Task item: All of the listing should be returned as written, apart from any picture in it.

Dataset excerpt:
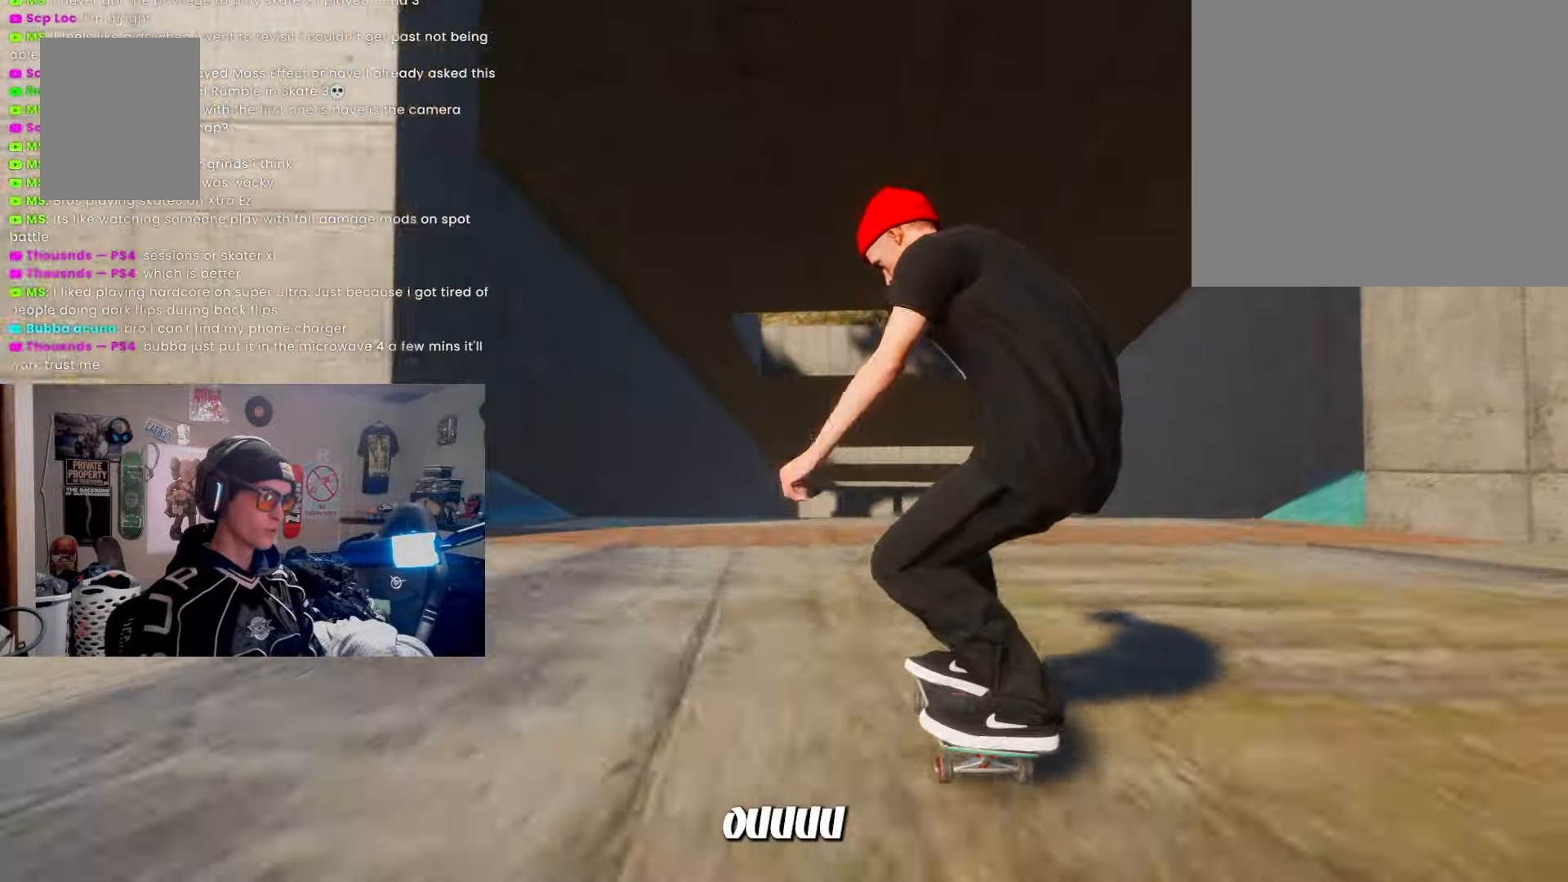
{"buttons": [], "left_stick": "center", "right_stick": "center", "events": [[100, "right_stick", "up-left"], [133, "left_stick", "center"], [183, "right_stick", "center"]]}
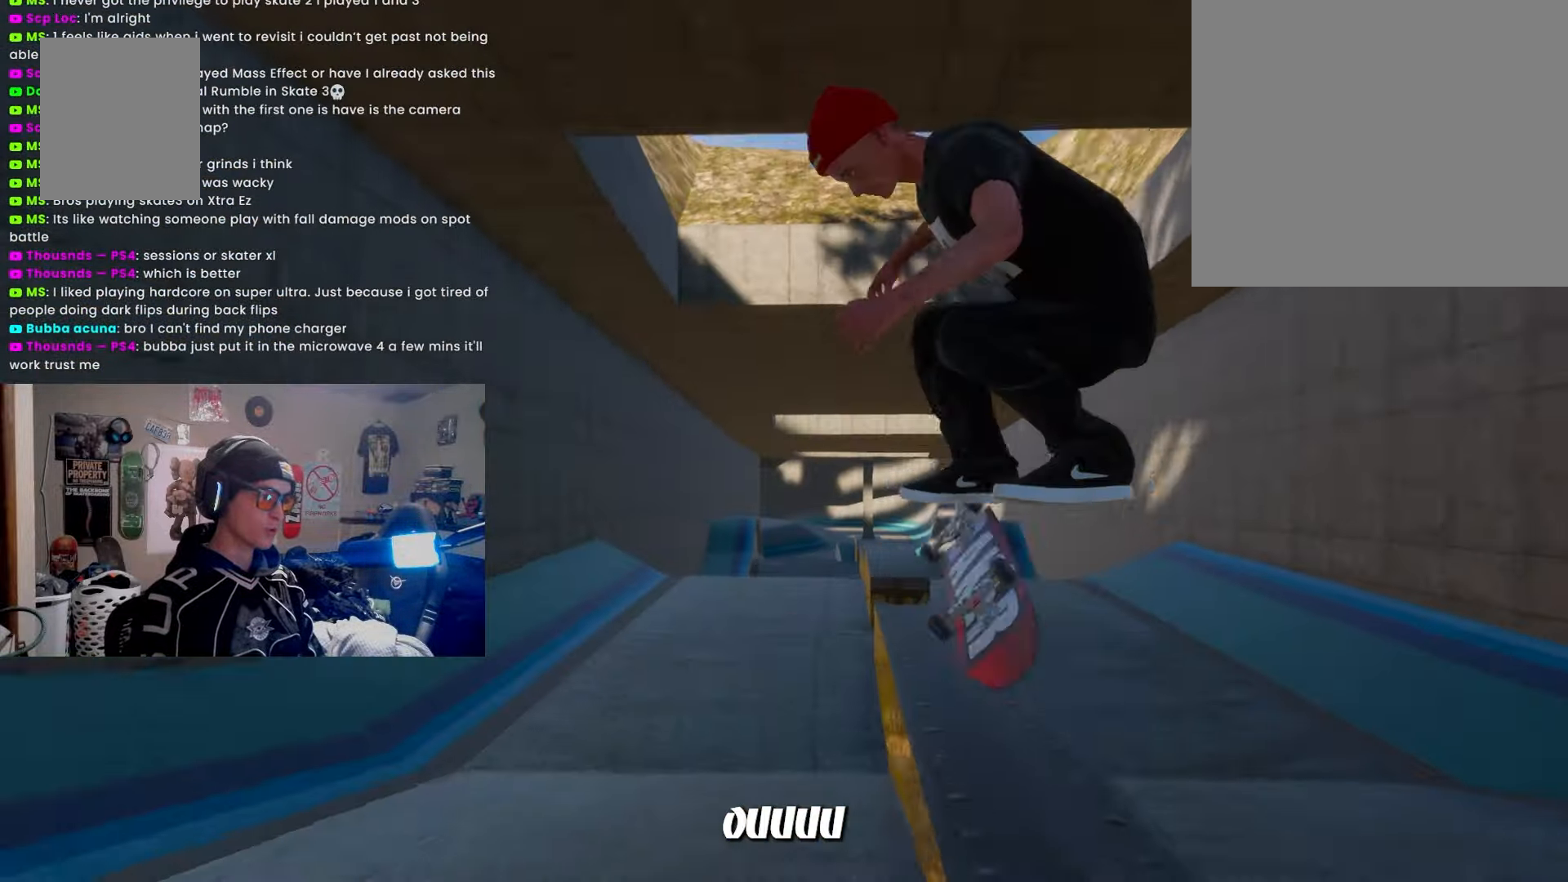
{"buttons": ["R1"], "left_stick": "center", "right_stick": "center", "events": [[183, "R1", "down"]]}
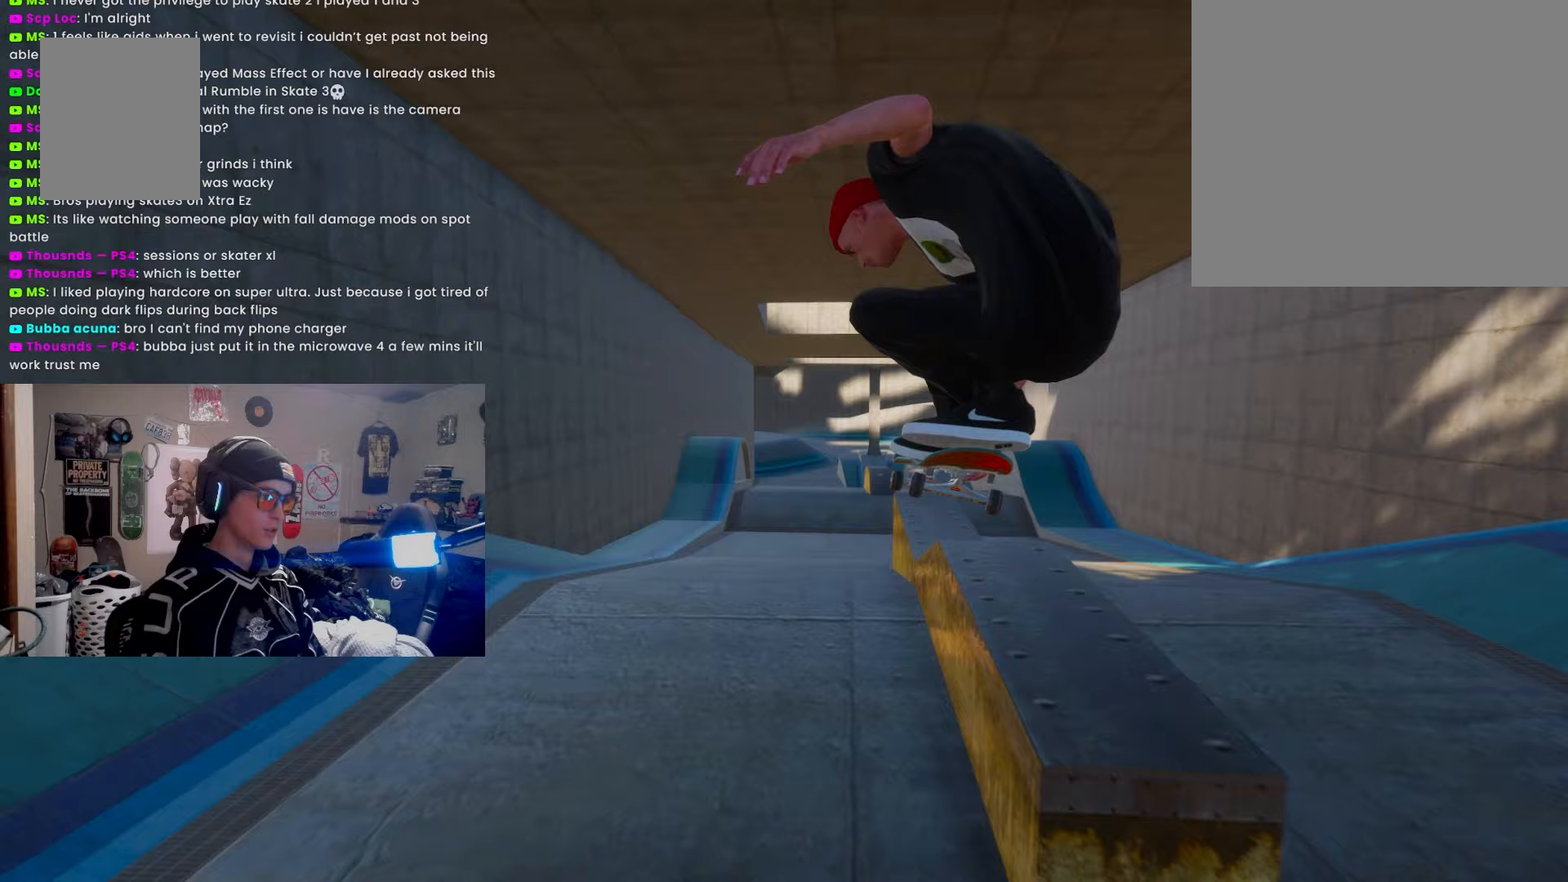
{"buttons": [], "left_stick": "center", "right_stick": "center", "events": [[333, "R1", "up"]]}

Result below:
{"buttons": [], "left_stick": "center", "right_stick": "center", "events": [[100, "right_stick", "up-left"], [133, "left_stick", "center"], [183, "right_stick", "center"]]}
{"buttons": ["R1"], "left_stick": "center", "right_stick": "center", "events": [[183, "R1", "down"]]}
{"buttons": [], "left_stick": "center", "right_stick": "center", "events": [[333, "R1", "up"]]}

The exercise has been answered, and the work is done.